##### Texte de l'exercice #####
La meilleure façon de courir

Tandis que s’élance ce 10/08 le marathon hommes des Jeux olympiques de Paris, Andrea Marcolongo publie Courir. De Marathon à Athènes, les ailes au pied. Italienne de passeport, Française d’adoption et helléniste de formation, l’auteure s’est frottée à ce mythe grec. Paru dans le mensuel Sciences Humaines (N°370, juillet-août 2024), un article de Jean-Marie Pottier.

En matière de course à pied, l’humanité a mis deux millénaires à gagner quatre cents mètres. Ceux qui séparent les très codifiés 42,195 kilomètres du marathon olympique des 41,8 kilomètres parcourus, paraît-il, au 5e siècle avant notre ère par le messager nommé Philippidès (ou Euclès selon certains) venu annoncer aux Athéniens leur victoire contre les Perses à Marathon : « Nous avons gagné ! », s’exclama-t-il avant de s’écrouler, épuisé à en mourir. Italienne de passeport, Française d’adoption et helléniste de formation, Andrea Marcolongo s’est frottée à ce mythe grec en s’entraînant, des mois durant, pour courir un marathon à Marathon – d’une certaine manière, juge-t-elle, « l’expérience la plus “grecque” » d’une carrière déjà riche de plusieurs ouvrages sur cette « langue géniale ».
##### Données brutes #####
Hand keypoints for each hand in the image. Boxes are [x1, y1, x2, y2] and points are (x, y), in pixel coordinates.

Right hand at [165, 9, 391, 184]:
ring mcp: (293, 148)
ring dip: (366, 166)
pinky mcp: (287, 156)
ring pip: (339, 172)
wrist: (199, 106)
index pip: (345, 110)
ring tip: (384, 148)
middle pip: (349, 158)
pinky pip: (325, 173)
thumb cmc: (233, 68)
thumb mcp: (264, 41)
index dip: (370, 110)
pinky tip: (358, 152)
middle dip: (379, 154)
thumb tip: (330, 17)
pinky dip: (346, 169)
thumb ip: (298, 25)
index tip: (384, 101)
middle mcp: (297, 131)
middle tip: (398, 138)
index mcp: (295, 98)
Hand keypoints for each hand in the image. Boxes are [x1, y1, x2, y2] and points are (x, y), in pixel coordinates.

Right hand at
#####
##### Données brutes #####
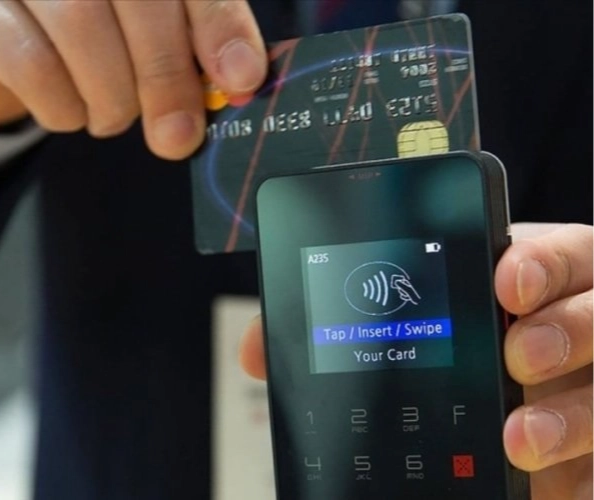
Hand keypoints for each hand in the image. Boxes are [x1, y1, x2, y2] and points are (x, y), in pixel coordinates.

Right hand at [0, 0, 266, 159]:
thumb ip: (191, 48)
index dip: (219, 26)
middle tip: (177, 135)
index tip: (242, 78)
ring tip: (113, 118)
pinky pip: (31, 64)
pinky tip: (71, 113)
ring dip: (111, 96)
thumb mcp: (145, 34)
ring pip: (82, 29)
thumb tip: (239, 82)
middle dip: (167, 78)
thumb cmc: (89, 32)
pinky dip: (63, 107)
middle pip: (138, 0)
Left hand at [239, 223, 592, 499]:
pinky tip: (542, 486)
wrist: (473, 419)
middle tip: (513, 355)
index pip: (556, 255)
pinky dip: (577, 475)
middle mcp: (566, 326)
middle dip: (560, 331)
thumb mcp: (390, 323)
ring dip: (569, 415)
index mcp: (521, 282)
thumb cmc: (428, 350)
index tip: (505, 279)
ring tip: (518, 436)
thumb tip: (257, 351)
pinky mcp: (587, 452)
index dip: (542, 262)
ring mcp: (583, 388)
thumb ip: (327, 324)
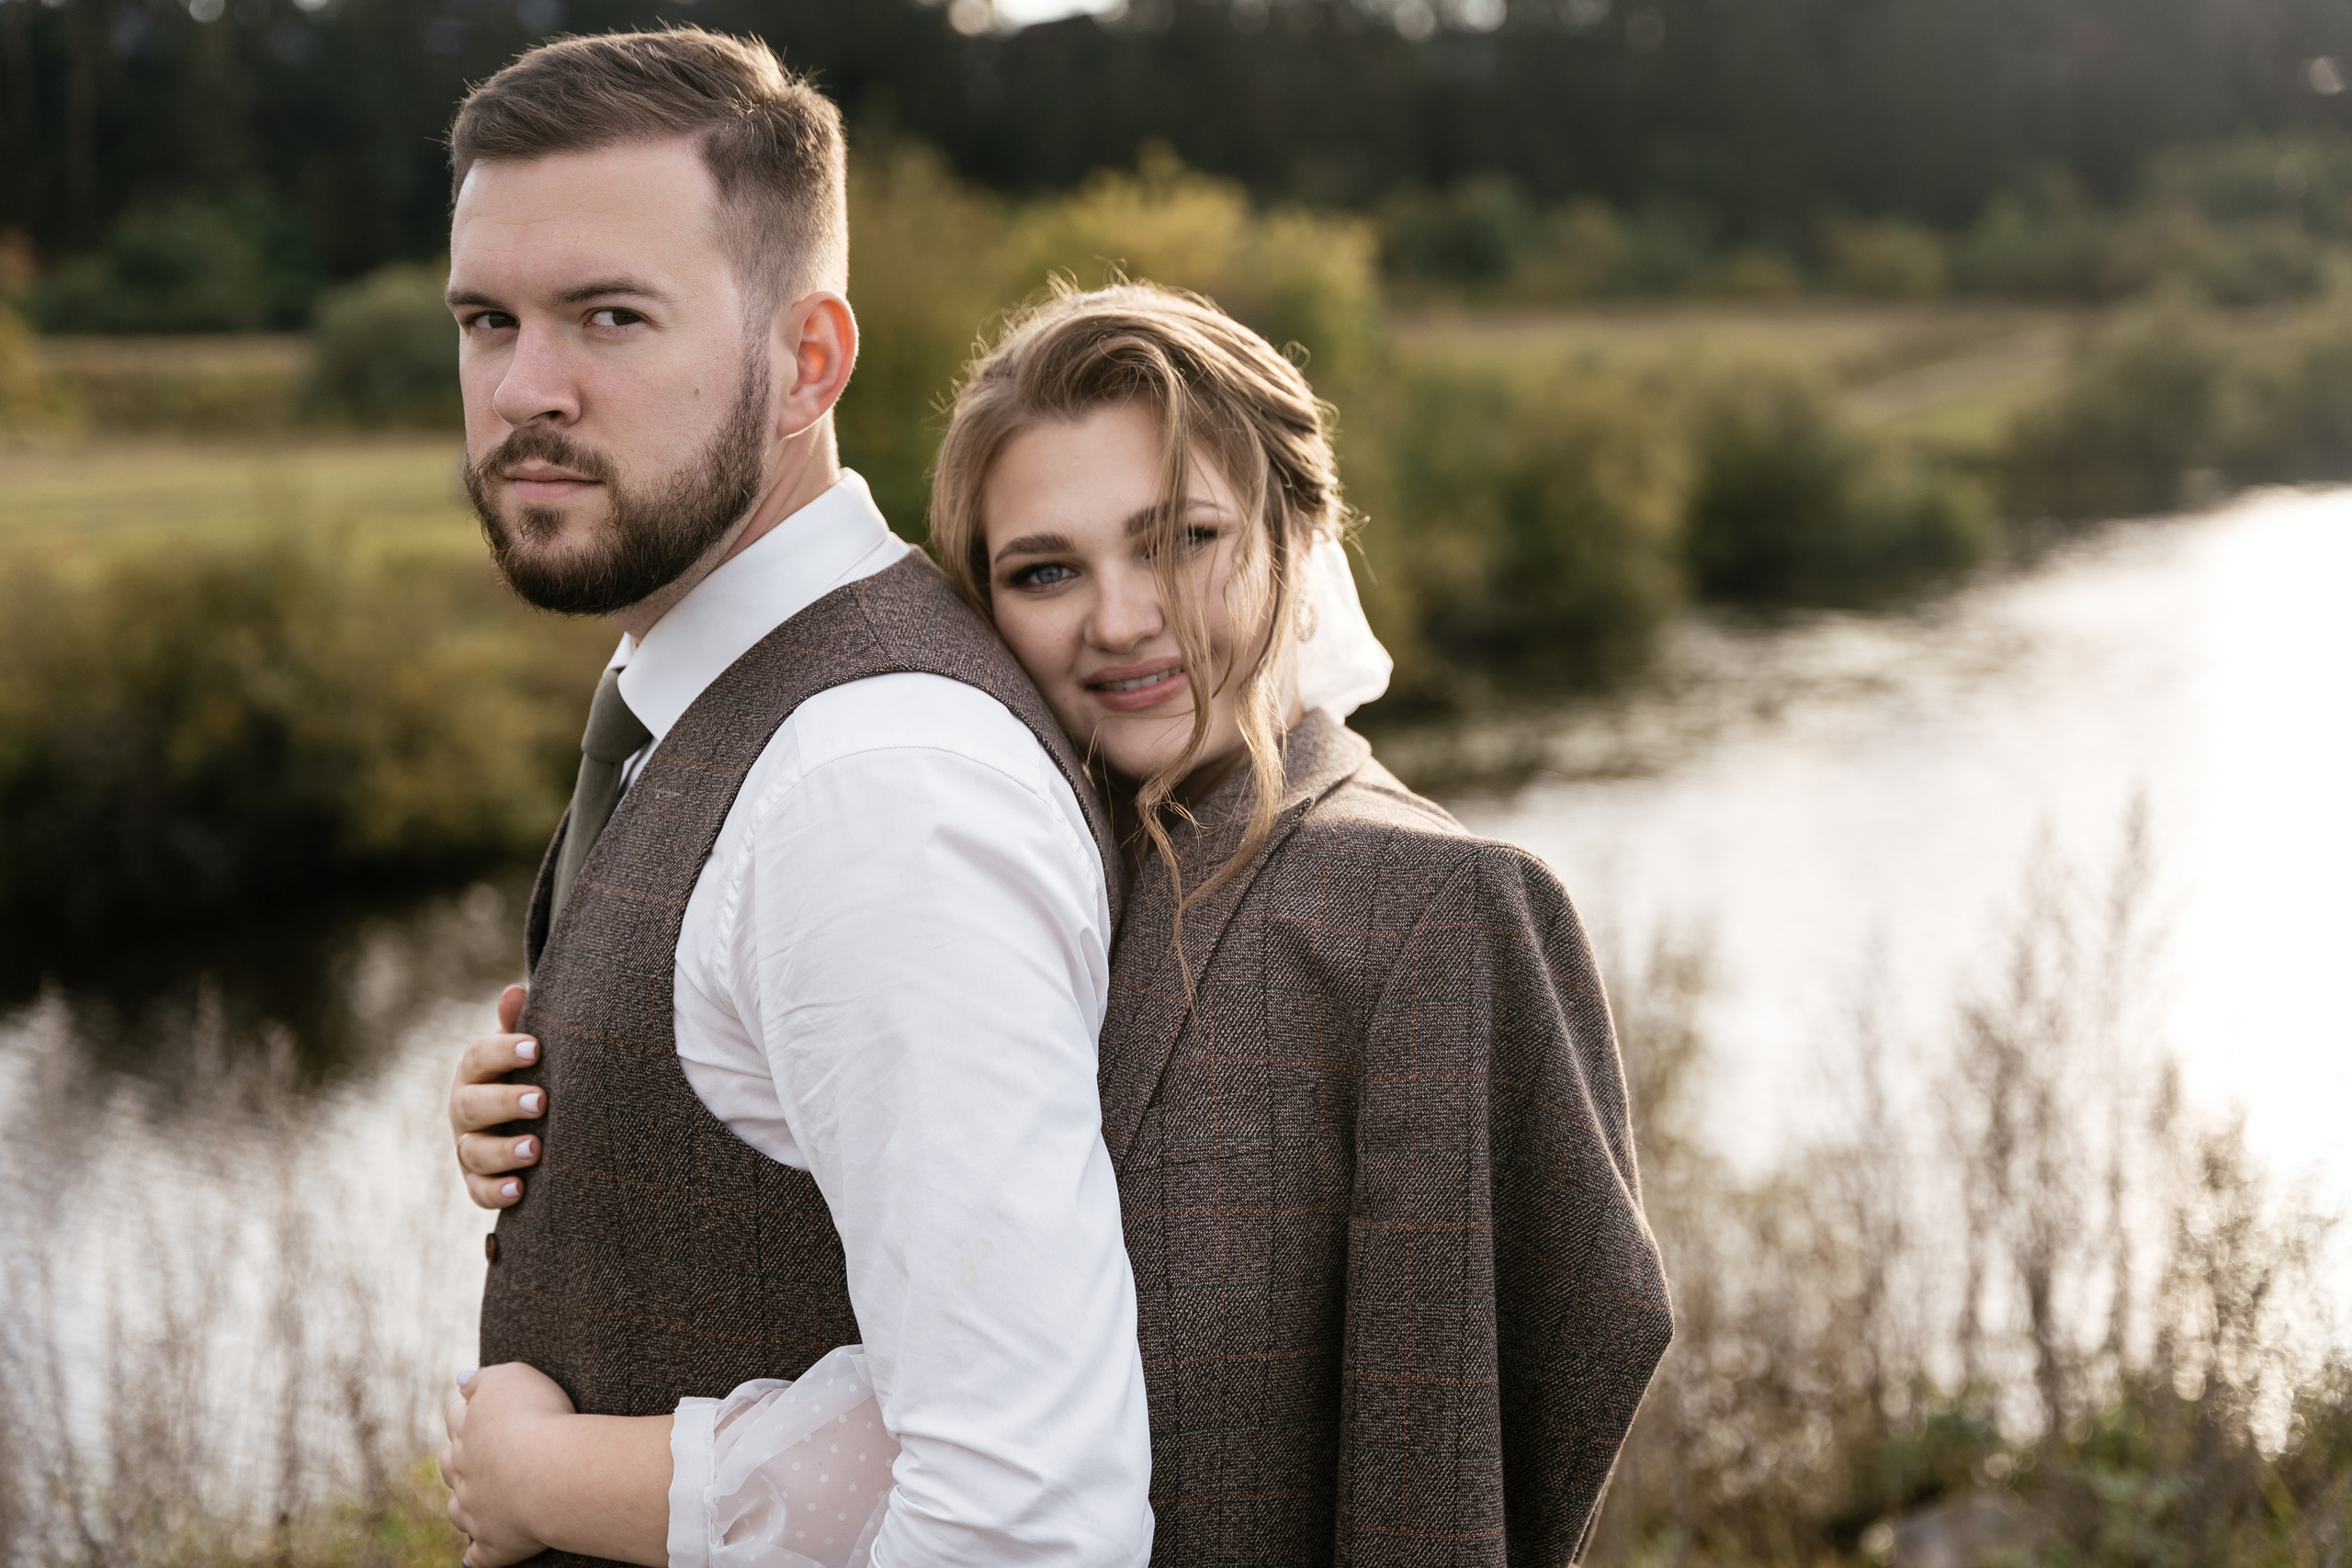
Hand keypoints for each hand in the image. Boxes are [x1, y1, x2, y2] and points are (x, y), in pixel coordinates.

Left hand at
#####
● **Consignes et exercices**:
[a] Répondez aux questions suivantes d'après l'article sur le marathon.
(i) Dans quel numéro du mensuel Sciences Humaines l'article est-il paru ?
(ii) Quelle distance le messager aurait-il parcourue au 5e siècle avant notre ère ?
(iii) Quelles paroles le messager aurait-il prononcées avant de s'écrouler ?
[b] Recopiez, s'il vous plaît, le passage de l'article sur le marathon allant de « La meilleure façon » à « de Jean-Marie Pottier. ».

● **Vos réponses**:
[a]
(i) Le N°370, juillet-août 2024.
(ii) 41,8 kilomètres.
(iii) « Nous avons gagné ! »

[b]
La meilleure façon de courir

Tandis que s’élance ce 10/08 le marathon hommes des Jeux olympiques de Paris, Andrea Marcolongo publie Courir. De Marathon à Athènes, les ailes au pied. Italienne de passeport, Française d’adoption et helléniste de formation, l’auteure s’est frottée à ce mythe grec. Paru dans le mensuel Sciences Humaines (N°370, juillet-août 2024), un article de Jean-Marie Pottier.